In response to a question about what is next, he went on to discuss an emerging computing paradigm that was more biologic than digital. He said that computing structures and materials will soon evolve themselves with internal intelligence to become useful. Drawing us from computing to biology, he talked about the formation of earth and that hydrogen and oxygen became water. Primitive cells emerged and evolved to become amoebas. Subsequently they evolved to become, quite recently, animals and plants, then humans. Some cells have specialized as arms or eyes. And so he said it would be in the next generation of computing. Computing systems would be smart enough to evolve without human planning or intervention. Most attendees realized they were in the room with a true genius. (More information on Neil Gershenfeld here: http://ng.cba.mit.edu/ )

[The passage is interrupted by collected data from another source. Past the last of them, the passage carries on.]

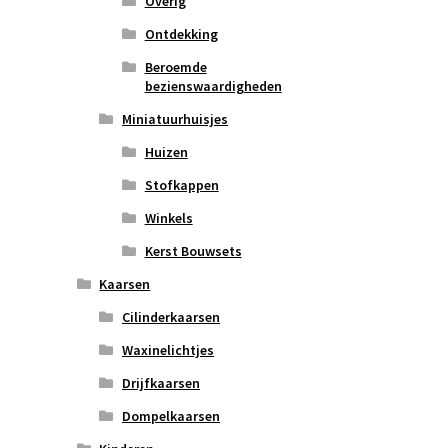
Overig
Ontdekking
Beroemde
bezienswaardigheden
Miniatuurhuisjes
Huizen
Stofkappen
Winkels
Kerst Bouwsets
Kaarsen
Cilinderkaarsen
Waxinelichtjes
Drijfkaarsen
Dompelkaarsen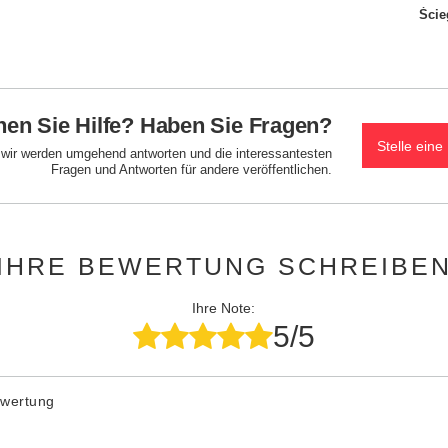
Ście
en Sie Hilfe? Haben Sie Fragen?
Stelle eine
d wir werden umgehend antworten und die interessantesten
Fragen und Antworten für andere veröffentlichen.
IHRE BEWERTUNG SCHREIBE
Ihre Note:
5/5
ewertung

Implication for Metadata Taxonomy

And so I've been thinking that this is exactly what needs to happen with Metadata at the enterprise level. I believe that content systems need to learn and evolve as Darwin stated. Based on Simply XML's experience, the importance of structured content and structured markup is much more than an XML issue, or a DITA issue. It is a usability and value issue. I will check with Neil (if I run into him at the coffee machine), but I believe that true content evolution will happen at the level of a cell of content that is a level above the DNA of DITA or S1000D or XML in general.

Content Evolution

Evolution will improve the life of content with a focus on the following content structures:

Human NeedInformation Type
What someone needs to doProcedure or Task
When to do somethingPrinciple, Policy, Rule
How something worksProcess
KnowledgeConcepts, Facts, References, Images
ConsistencyTemplates, Fragments, Tables, Structures
Specialized or technical understandingIndustry or domain-specific content

Evolution will further improve the use of content when modern processes and a realistic XML architecture allows information consumers to get just enough of the right information at the right time on their device of choice.

Simply XML's Prediction

As they become even more granular and complicated to meet the niche requirements of technical publications supporting massively complex systems, XML architectures risk extinction unless they achieve simplicity. Lightweight DITA, including its attempt to keep DITA and XML in the background, offers hope for the enterprise. Now is a critical time for markup. Like other examples in history, if markup cannot adapt and evolve to be relevant at the enterprise level in the new age of business 4.0, it will go the way of the dinosaurs.

Simply XML believes that products like Content Mapper, related technologies, and modern processes will emerge to force DITA and XML to the background. These modern tools will allow organizations to focus on true improvements to the content supply chain. Lightweight DITA has the potential to start meeting these evolutionary requirements.

And our advice remains...... Keep It Simple, Smart-person.